Your answer should consist of the lines in the following data that contain "KiCad".

====== DATA FOR THIS TASK

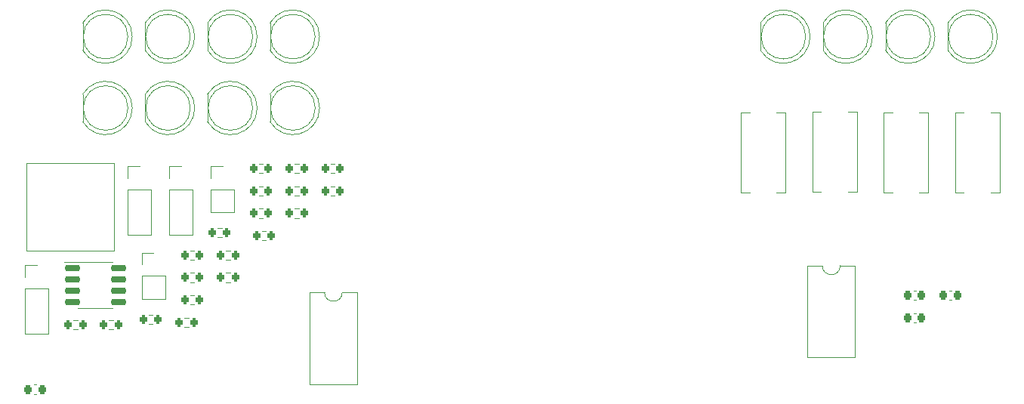
<source format=gbr>
%TF.GenerationSoftware,KiCad,Pcbnew,(6.0.8)*%
%TF.CreationDate,2022-11-08T10:52:10+01:00*%
%TF.ProjectId,TVZ_KTM_ApplicationBoard,54565a5f-4b54-44d5-9f41-70706c696361,rev?*%
%TF.SameCoordinates,Original*%
%TF.FileFunction,Legend,Top*%
%TF.FilePolarity,Positive*%
%FSLAX46Y46*%
G04 Gerber Fmt 4.6, Leading zero omitted, Abs format (unit mm)*
G04 Created by KiCad (PCBNEW (6.0.8)) date 2022-11-08 10:52:10*
%MOMM*%
%LPD*%
G01*
G04 APERTURE LIST*
G04 Aperture macros list*
%AMRoundRect*
0 Rectangle with rounded corners*
0 $1 Rounding radius*
0 $2 $3 $4 $5 $6 $7 $8 $9 X,Y pos of 4 corners*
0 Add a 4 corners polygon primitive as box body*
4,1,4,$2,$3,$4,$5,$6,$7,$8,$9,$2,$3,0*
0 Add four circle primitives for the rounded corners*
1,1,$1+$1,$2,$3*
1,1,$1+$1,$4,$5*
1,1,$1+$1,$6,$7*
1,1,$1+$1,$8,$9*
0 Add four rect primitives between the rounded corners*
20,1,$1+$1,$2,$3,$4,$5,0*
20,1,$1+$1,$4,$5,$6,$7,0*
20,1,$1+$1,$6,$7,$8,$9,0*
20,1,$1+$1,$8,$9,$2,$3,0*%
G04 Aperture macros list end*
%ADD10C,0.120000*%
%ADD11RoundRect,0.150000X-0.725000X-0.150000X0.725000X-0.150000X0.725000X0.150000X-0.725000X0.150000X0*%
%ADD12C,1.440000*%
%ADD13RoundRect,0.200000X-0.200000X-0.275000X0.200000X-0.275000X0.200000X0.275000X-0.200000X0.275000X0*%
%ADD14R,1.700000X1.700000*%
%ADD15O,1.700000X1.700000*%
%ADD16R,1.600000X1.600000*%
%ADD17O,1.600000X1.600000*%
%ADD18C,2.100000*%
%ADD19C,1.524000*%
%ADD20R,1.800000X1.800000*%
%ADD21C,1.800000*%
%ADD22RoundRect,0.225000X-0.225000X-0.250000X0.225000X-0.250000X0.225000X0.250000X-0.225000X0.250000X0*%
G04 APERTURE END LIST*
D10*
%TO.C,U1*%
X123110000Y-87280000D02*
X125060000Y-87280000D01*
X123110000Y-92400000D02*
X121160000Y-92400000D01*
X123110000Y-92400000D02*
X125060000Y-92400000D01*
X123110000Y-87280000D02*
X119660000Y-87280000D01*
%TO.C,RV1*%
X125190000Y-76185000D02*
X125190000Y-86010000D01*
X115390000Y-86010000D02*
X125190000Y-86010000D01*
X115390000Y-76185000D02*
X125190000Y-76185000D01*
X115390000Y-76185000D02*
X115390000Y-86010000D01*
%TO.C,R19*%
X137762742Y-89522500D02*
X138237258Y-89522500D01*
X137762742Y-88477500D02*
X138237258Y-88477500D01*
%TO.C,R18*%
X133112742Y-94542500D02*
X133587258Y-94542500D01*
X133112742Y-93497500D02*
X133587258Y-93497500D01*
%TO.C,R17*%
X145472742Y-82322500D02*
X145947258Y-82322500D01*
X145472742Y-81277500D02*
X145947258Y-81277500D01*
%TO.C,R16*%
X133752742Y-89522500D02*
X134227258Y-89522500D01*
X133752742Y-88477500D02*
X134227258Y-88477500D01*
%TO.C,R15*%
X129102742Y-94202500D02*
X129577258Y-94202500D01*
X129102742Y-93157500D02*
X129577258Y-93157500D01*
%TO.C,R14*%
X133752742Y-92032500D02*
X134227258Y-92032500D01*
X133752742Y-90987500D02*
X134227258Y-90987500D01*
%TO.C,R13*%
X145472742Y-77302500D02*
X145947258Y-77302500D01*
X145472742Y-76257500D02*
X145947258Y-76257500D01*
%TO.C,R12*%
X137762742Y-87012500D02*
X138237258Y-87012500D01*
X137762742Y-85967500D02*
X138237258Y-85967500D01*
%TO.C,R11*%
X149482742Y-77302500D02*
X149957258Y-77302500D01*
X149482742Y-76257500D02*
X149957258Y-76257500D01*
%TO.C,R10*%
X141462742Y-77302500D02*
X141937258Y-77302500D01*
X141462742Y-76257500D02*
X141937258Y-76257500D01*
%TO.C,R9*%
X136812742Y-84502500D02*
X137287258Y-84502500D01*
X136812742Y-83457500D02*
X137287258Y-83457500D01*
%TO.C,R8*%
X133752742Y-87012500D02*
X134227258Y-87012500D01*
X133752742Y-85967500D02*
X134227258Y-85967500D01*
%TO.C,R7*%
X141462742Y-79812500D02*
X141937258Y-79812500D01*
X141462742Y-78767500D02*
X141937258Y-78767500D01*
%TO.C,R6*%
X141772742Y-84832500D02*
X142247258Y-84832500D01*
X141772742Y-83787500D02*
X142247258Y-83787500D01*
%TO.C,R5*%
X149482742Y-79812500D02*
X149957258Y-79812500D01*
X149482742Y-78767500D02*
X149957258Y-78767500D01*
%TO.C,R4*%
X120652742Y-94842500D02*
X121127258Y-94842500D01*
X120652742Y-93797500D02*
X121127258Y-93797500D01*
%TO.C,R3*%
X141462742Y-82322500D02*
X141937258Y-82322500D01*
X141462742Y-81277500D02*
X141937258Y-81277500D01*
%TO.C,R2*%
X145472742Y-79812500D02*
X145947258Y-79812500D01*
X145472742Y-78767500D02*
X145947258Y-78767500D01*
%TO.C,R1*%
X124662742Y-94842500D02*
X125137258Y-94842500D01*
X124662742Y-93797500D02*
X125137258Y-93797500D01*
%TO.C,JP5*%
X126740000Y-84260000D02*
X129400000Y-84260000D01*
X126740000Y-79120000D02*
X126740000Y-84260000D01*
X126740000Y-77850000D02*
X126740000Y-76520000D01*
X129400000Y-79120000D02*
X129400000Y-84260000D01*
X126740000Y-76520000D02*
X128070000Y-76520000D01*
X126740000Y-79120000D02*
X129400000Y-79120000D01*
%TO.C,JP4*%
X131390000Y-84260000D02*
X134050000Y-84260000D01*
X131390000Y-79120000D02*
X131390000Y-84260000D01*
X131390000Y-77850000D02*
X131390000Y-76520000D01*
X134050000Y-79120000D02*
X134050000Y-84260000D01*
X131390000Y-76520000D02*
X132720000Y-76520000D01*
X131390000Y-79120000D02*
X134050000Y-79120000D01*
%TO.C,JP3*%
X128330000Y-87550000D02*
X128330000Y-86220000D01*
X128330000Y-91420000D02*
X130990000Y-91420000D01*
X128330000Y-88820000D02*
X128330000Y-91420000D01*
X128330000Y-88820000D02*
X130990000Y-88820000D01*
X128330000Y-86220000D02*
X129660000Y-86220000D01*
X130990000Y-88820000D02*
X130990000Y-91420000D01*
%TO.C,JP2*%
X136040000Y-77850000D02*
X136040000Y-76520000D01*
X136040000Y-81720000D02*
X138700000Y-81720000D01*
X136040000Y-79120000D02*
X136040000Y-81720000D01*
X136040000Y-79120000D02*
X138700000Y-79120000D01*
X136040000Y-76520000D02*
X137370000Y-76520000D01*
X138700000Y-79120000D02*
X138700000Y-81720000D01*
%TO.C,JP1*%
X115230000Y-95350000D02*
X117890000Y-95350000D01*
X115230000Y-90210000D02*
X115230000Y-95350000D01*
X115230000Y-88940000D02*
X115230000Y-87610000D01*
X117890000Y-90210000D02*
X117890000Y-95350000D01*
X115230000Y-87610000D02*
X116560000Y-87610000D01*
X115230000Y-90210000D02*
X117890000Y-90210000D01*
%TO.C,U3*%
X208285000Y-87685000D02*
X206635000Y-87685000D01*
X202985000Y-87685000D02*
X202985000Y-97965000D01*
X208285000Y-97965000D02*
X208285000Y-87685000D01*
X204635000Y-87685000D02*
X202985000Y-87685000D01*
X202985000Y-97965000D02*
X208285000Y-97965000D01*
X204635000Y-87685000D02*
G75*
G03*
X206635000Y-87685000I1000000J0D01*
G01*
%TO.C,SW4*%
X224500000Y-70500000D02*
X224500000Y-79500000D01*
X220500000Y-79500000D02*
X219500000Y-79500000D01*
X223500000Y-70500000D02*
X224500000Y-70500000D01*
X219500000Y-70500000D02*
X220500000Y-70500000D01*
X219500000Y-79500000D02*
X219500000Y-70500000D01*
X224500000Y-79500000D02*
X223500000Y-79500000D01*
%TO.C,SW3*%
X208500000Y-70400000D02*
X208500000Y-79400000D01*
X204500000Y-79400000D02*
X203500000Y-79400000D01*
X207500000Y-70400000D02*
X208500000Y-70400000D01*
X203500000Y-70400000D02*
X204500000Y-70400000D01*
X203500000Y-79400000D02*
X203500000Y-70400000D01*
X208500000Y-79400000D02*
X207500000Y-79400000D01*
%TO.C,SW2*%
X216500000Y-70500000D02*
X216500000Y-79500000D01*
X212500000Y-79500000D02*
X211500000Y-79500000D01*
X215500000Y-70500000D02*
X216500000Y-70500000D01*
X211500000Y-70500000D02*
X212500000Y-70500000D01*
X211500000Y-79500000D02*
X211500000Y-70500000D01*
X216500000Y-79500000D02*
X215500000Y-79500000D01*
%TO.C,SW1*%
X200500000Y-70500000D02*
X200500000Y-79500000D01*
X196500000Y-79500000D02*
X195500000Y-79500000D01*
X199500000Y-70500000D02*
X200500000Y-70500000D01*
X195500000Y-70500000D02*
X196500000Y-70500000D01*
X195500000Y-79500000D02*
X195500000Y-70500000D01*
X200500000Y-79500000D02*
X199500000Y-79500000D01*
%TO.C,D12*%
X142710000Y-68455000D02*
X142710000Y-71545000D01*
X142710000Y-71544830D02*
G75*
G03*
X148260000Y-69999538I2560000J1544830D01*
G01*
X148260000Y-70000462D02*
G75*
G03*
X142710000Y-68455170I-2990000J462D01*
G01*
X147770000Y-70000000D02*
G75*
G03*
X147770000Y-70000000I-2500000J0D01*
G01*
%TO.C,D11*%
X135710000Y-68455000D02*
X135710000Y-71545000D01*
X135710000Y-71544830D02*
G75*
G03*
X141260000Y-69999538I2560000J1544830D01*
G01*
X141260000Y-70000462D02*
G75*
G03*
X135710000Y-68455170I-2990000J462D01*
G01*
X140770000Y-70000000D02*
G75*
G03*
X140770000Y-70000000I-2500000J0D01*
G01*
%TO.C,D10*%
X128710000Y-68455000D02*
X128710000Y-71545000D01*
X128710000Y-71544830D02*
G75*
G03*
X134260000Y-69999538I2560000J1544830D01*
G01*
X134260000Y-70000462D02*
G75*
G03*
X128710000Y-68455170I-2990000J462D01*
G01*
X133770000Y-70000000D02*
G75*
G03*
X133770000Y-70000000I-2500000J0D01*
G01*
%TO.C,D9*%
X121710000Y-68455000D02*
X121710000Y-71545000D01*
X121710000Y-71544830D02*
G75*
G03*
X127260000Y-69999538I2560000J1544830D01*
G01*
X127260000Y-70000462D02*
G75*
G03*
X121710000Y-68455170I-2990000J462D01*
G01*
X126770000Y-70000000D02*
G75*
G03*
X126770000Y-70000000I-2500000J0D01*
G01*
%TO.C,C4*%
X214849420Y-91510000D02*
X215130580Y-91510000D01*
X214849420Y-90490000D02*
X215130580Y-90490000D01*
%TO.C,C3*%
X218859420Y-91510000D02*
X219140580Y-91510000D01*
X218859420Y-90490000D02*
X219140580Y-90490000D01*
%TO.C,C2*%
X214849420Y-94020000D02*
X215130580Y-94020000D01*
X214849420Y-93000000D02*
X215130580Y-93000000D01*
%TO.C,D8*%
X142710000Y-60455000D02*
X142710000Y-63545000D01*
X142710000Y-63544830D02*
G75*
G03*
X148260000Y-61999538I2560000J1544830D01*
G01*
X148260000Y-62000462D02*
G75*
G03*
X142710000Y-60455170I-2990000J462D01*
G01*
X147770000Y-62000000D02*
G75*
G03*
X147770000Y-62000000I-2500000J0D01*
G01*
%TO.C,D7*%
X135710000Y-60455000D02*
X135710000Y-63545000D01*
X135710000Y-63544830D02*
G75*
G03*
X141260000Y-61999538I2560000J1544830D01*
G01*
X141260000Y-62000462D02*
G75*
G03*
X135710000Y-60455170I-2990000J462D01*
G01*
X140770000Y-62000000D02*
G75*
G03*
X140770000Y-62000000I-2500000J0D01*
G01*
%TO.C,D6*%
X128710000Y-60455000D02*
X128710000Y-63545000D01*
X128710000Y-63544830D02*
G75*
G03*
X134260000Y-61999538I2560000J1544830D01*
G01*
X134260000Y-62000462D02*
G75*
G03*
X128710000Y-60455170I-2990000J462D01*
G01*
X133770000Y-62000000D02*
G75*
G03*
X133770000Y-62000000I-2500000J0D01*
G01*
%TO.C,D5*%
X121710000Y-60455000D02*
X121710000Y-63545000D01*
X121710000Y-63544830D02*
G75*
G03*
X127260000Y-61999538I2560000J1544830D01*
G01*
X127260000Y-62000462D02*
G75*
G03*
X121710000Y-60455170I-2990000J462D01*
G01*
X126770000Y-62000000D02*
G75*
G03*
X126770000Y-62000000I-2500000J0D01*
G01*
%TO.C,D4*%
X218710000Y-60455000D02*
X218710000Y-63545000D01*
X218710000Y-63544830D02*
G75*
G03*
X224260000Y-61999538I2560000J1544830D01*
G01*
X224260000Y-62000462D02*
G75*
G03*
X218710000Y-60455170I-2990000J462D01*
G01*
X223770000Y-62000000D02*
G75*
G03*
X223770000Y-62000000I-2500000J0D01*
G01*
%TO.C,D3*%
X211710000Y-60455000D02*
X211710000Y-63545000D01*
X211710000Y-63544830D02*
G75*
G03*
X217260000Y-61999538I2560000J1544830D01*
G01*
X217260000Y-62000462D02*
G75*
G03*
X211710000Y-60455170I-2990000J462D01*
G01*
X216770000Y-62000000D02*
G75*
G03*
X216770000Y-62000000I-2500000J0D01*
G01*
%TO.C,D2*%
X204710000Y-60455000D02*
X204710000Y-63545000D01*
X204710000Y-63544830D02*
G75*
G03*
X210260000Y-61999538I2560000J1544830D01*
G01*
X210260000Y-62000462D02*
G75*
G03*
X204710000Y-60455170I-2990000J462D01*
G01*
X209770000Y-62000000D02*
G75*
G03*
X209770000Y-62000000I-2500000J0D01*
G01*
%TO.C,D1*%
X197710000Y-60455000D02*
X197710000Y-63545000D01*
X197710000Y-63544830D02*
G75*
G03*
X203260000Y-61999538I2560000J1544830D01*
G01*
X203260000Y-62000462D02*
G75*
G03*
X197710000Y-60455170I-2990000J462D01*
G01*
X202770000Y-62000000D02*
G75*
G03*
X202770000Y-62000000I-2500000J0D01*
G01*
%TO.C,C1*%
X116219420Y-102050000D02*
X116500580Y-102050000D01*
X116219420Y-101030000D02*
X116500580Y-101030000D01*
%TO.C,U2*%
X147160000Y-100950000D02*
X152460000Y-100950000D01*
X152460000Y-100950000D02*
X152460000Y-90670000D01*
X152460000Y-90670000D02*
X150810000Y-90670000D01*
X147160000Y-90670000D02*
X147160000Y-100950000D01*
X148810000Y-90670000D02*
X147160000Y-90670000D01*
X148810000Y-90670000D02*
G75*
G03*
X150810000Y-90670000I1000000J0D01*
G01*
%TD*%
%LPC*%
D11*
%TO.C,U1*%
X120535000Y-87935000D03*
X120535000Y-89205000D03*
X120535000Y-90475000D03*
X120535000Y-91745000D03*
X125685000Y-91745000D03*
X125685000Y-90475000D03*
X125685000Y-89205000D03*
X125685000Y-87935000D03*
%TD*%
D12*
%TO.C,RV1*%
X119790000Y-83610000D03*
X122330000Y-81070000D03*
X119790000Y-78530000D03*
%TD*%
D13*
%TO.C,R19*%
X137175000Y-89000000D03*
X138825000Y-89000000D03*
%TD*%
%TO.C,R18*%
X132525000Y-94020000D03*
X134175000Y-94020000D03*
%TD*%
%TO.C,R17*%
X144885000Y-81800000D03*
X146535000Y-81800000D03*
%TD*%
%TO.C,R16*%
X133165000Y-89000000D03*
X134815000Y-89000000D03*
%TD*%
%TO.C,R15*%
X128515000Y-93680000D03*
X130165000Y-93680000D03*
%TD*%
%TO.C,R14*%
X133165000Y-91510000D03*
X134815000Y-91510000D03*
%TD*%
%TO.C,R13*%
X144885000Y-76780000D03*
X146535000Y-76780000D03*
%TD*%
%TO.C,R12*%
X137175000Y-86490000D03*
X138825000Y-86490000D03*
%TD*%
%TO.C,R11*%
X148895000Y-76780000D03*
X150545000Y-76780000D03*
%TD*%
%TO.C,R10*%
X140875000Y-76780000D03*
X142525000Y-76780000D03*
%TD*%
%TO.C,R9*%
X136225000Y-83980000D03*
X137875000Y-83980000D03*
%TD*%
%TO.C,R8*%
X133165000Y-86490000D03*
X134815000Y-86490000D03*
%TD*%
%TO.C,R7*%
X140875000Y-79290000D03*
X142525000Y-79290000D03*
%TD*%
%TO.C,R6*%
X141185000Y-84310000D03*
X142835000Y-84310000D03*
%TD*%
%TO.C,R5*%
X148895000Y-79290000D03*
X150545000Y-79290000D03*
%TD*%
%TO.C,R4*%
X120065000Y-94320000D03*
X121715000Y-94320000D03*
%TD*%
%TO.C,R3*%
X140875000Y-81800000D03*
X142525000Y-81800000D03*
%TD*%
%TO.C,R2*%
X144885000Y-79290000D03*
X146535000Y-79290000D03*
%TD*%
%TO.C,R1*%
X124075000Y-94320000D03*
X125725000Y-94320000D03*
%TD*%
D14*
%TO.C,JP5*%
X128070000Y-77850000D03*
D15*
X128070000Y-80390000D03*
X128070000Y-82930000D03*
%TD*%
D14*
%TO.C,JP4*%
X132720000Y-77850000D03*
D15*
X132720000Y-80390000D03*
X132720000Y-82930000D03*
%TD*%
D14*
%TO.C,JP3*%
X129660000Y-87550000D03*
D15*
X129660000Y-90090000D03*
%TD*%
D14*
%TO.C,JP2*%
X137370000Y-77850000D03*
D15*
X137370000Y-80390000D03*
%TD*%
D14*
%TO.C,JP1*%
X116560000Y-88940000D03*
D15*
X116560000Y-91480000D03*
X116560000Y-94020000D03*
%TD*%
D16*
%TO.C,U3*%
X201825000Y-89015000D03*
D17*
X201825000Y-91555000D03*
X201825000Y-94095000D03*
X201825000Y-96635000D03*
X209445000Y-96635000D03*
X209445000Y-94095000D03*
X209445000Y-91555000D03*
X209445000Y-89015000D03*
%TD*%
D18*
%TO.C,SW4*%
X222000000Y-79100000D03*
X222000000Y-70900000D03*
D19*
X222000000Y-73000000D03*
X222000000Y-75000000D03*
X222000000Y-77000000D03*
%TD*%
D18*
%TO.C,SW3*%
X206000000Y-79000000D03*
X206000000Y-70800000D03*
D19*
X206000000Y-72900000D03*
X206000000Y-74900000D03*
X206000000Y-76900000D03*
%TD*%
D18*
%TO.C,SW2*%
X214000000Y-79100000D03*
X214000000Y-70900000D03*
D19*
X214000000Y-73000000D03*
X214000000Y-75000000D03*
X214000000Y-77000000D03*
%TD*%
D18*
%TO.C,SW1*%
X198000000Y-79100000D03*
X198000000Y-70900000D03*
D19*
X198000000Y-73000000D03*
X198000000Y-75000000D03*
X198000000Y-77000000D03*
%TD*%
D20*
%TO.C,D12*%
X144000000Y-70000000D03*
D21*
X146540000Y-70000000D03*
%TD*%
D20*
%TO.C,D11*%
X137000000Y-70000000D03*
D21*
X139540000Y-70000000D03*
%TD*%
D20*
%TO.C,D10*%
X130000000Y-70000000D03*
D21*
X132540000Y-70000000D03*
%TD*%
D20*
%TO.C,D9*%
X123000000Y-70000000D03*
D21*
X125540000Y-70000000D03*
%TD*%
D22*
%TO.C,C4*%
X214215000Y-91000000D03*
X215765000Y-91000000D03*
%TD*%
%TO.C,C3*%
X218225000Y-91000000D03*
X219775000Y-91000000D03*
%TD*%
%TO.C,C2*%
X214215000Y-93510000D03*
X215765000Y-93510000D03*
%TD*%
D20*
%TO.C,D8*%
X144000000Y-62000000D03*
D21*
X146540000Y-62000000D03*
%TD*%
D20*
%TO.C,D7*%
X137000000Y-62000000D03*
D21*
X139540000Y-62000000D03*
%TD*%
D20*
%TO.C,D6*%
X130000000Y-62000000D03*
D21*
X132540000Y-62000000D03*
%TD*%
D20*
%TO.C,D5*%
X123000000Y-62000000D03*
D21*
X125540000Y-62000000D03*
%TD*%
D20*
%TO.C,D4*%
X220000000Y-62000000D03*
D21*
X222540000Y-62000000D03*
%TD*%
D20*
%TO.C,D3*%
X213000000Y-62000000D03*
D21*
X215540000Y-62000000D03*
%TD*%
D20*
%TO.C,D2*%
X206000000Y-62000000D03*
D21*
X208540000Y-62000000D03*
%TD*%
D20*
%TO.C,D1*%
X199000000Y-62000000D03*
D21*
X201540000Y-62000000D03*
%TD*%
D22*
%TO.C,C1*%
X115585000Y-101540000D03*
X117135000Y-101540000D03*
%TD*%
D16*
%TO.C,U2*%
X146000000Y-92000000D03*
D17*
X146000000Y-94540000D03*
X146000000Y-97080000D03*
X146000000Y-99620000D03*
X153620000Y-99620000D03*
X153620000Y-97080000D03*
X153620000Y-94540000D03*
X153620000Y-92000000D03*
%TD*%
M02*

</source>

============

**WORKED SOLUTION**
%TF.GenerationSoftware,KiCad,Pcbnew,(6.0.8)*%
G04 Created by KiCad (PCBNEW (6.0.8)) date 2022-11-08 10:52:10*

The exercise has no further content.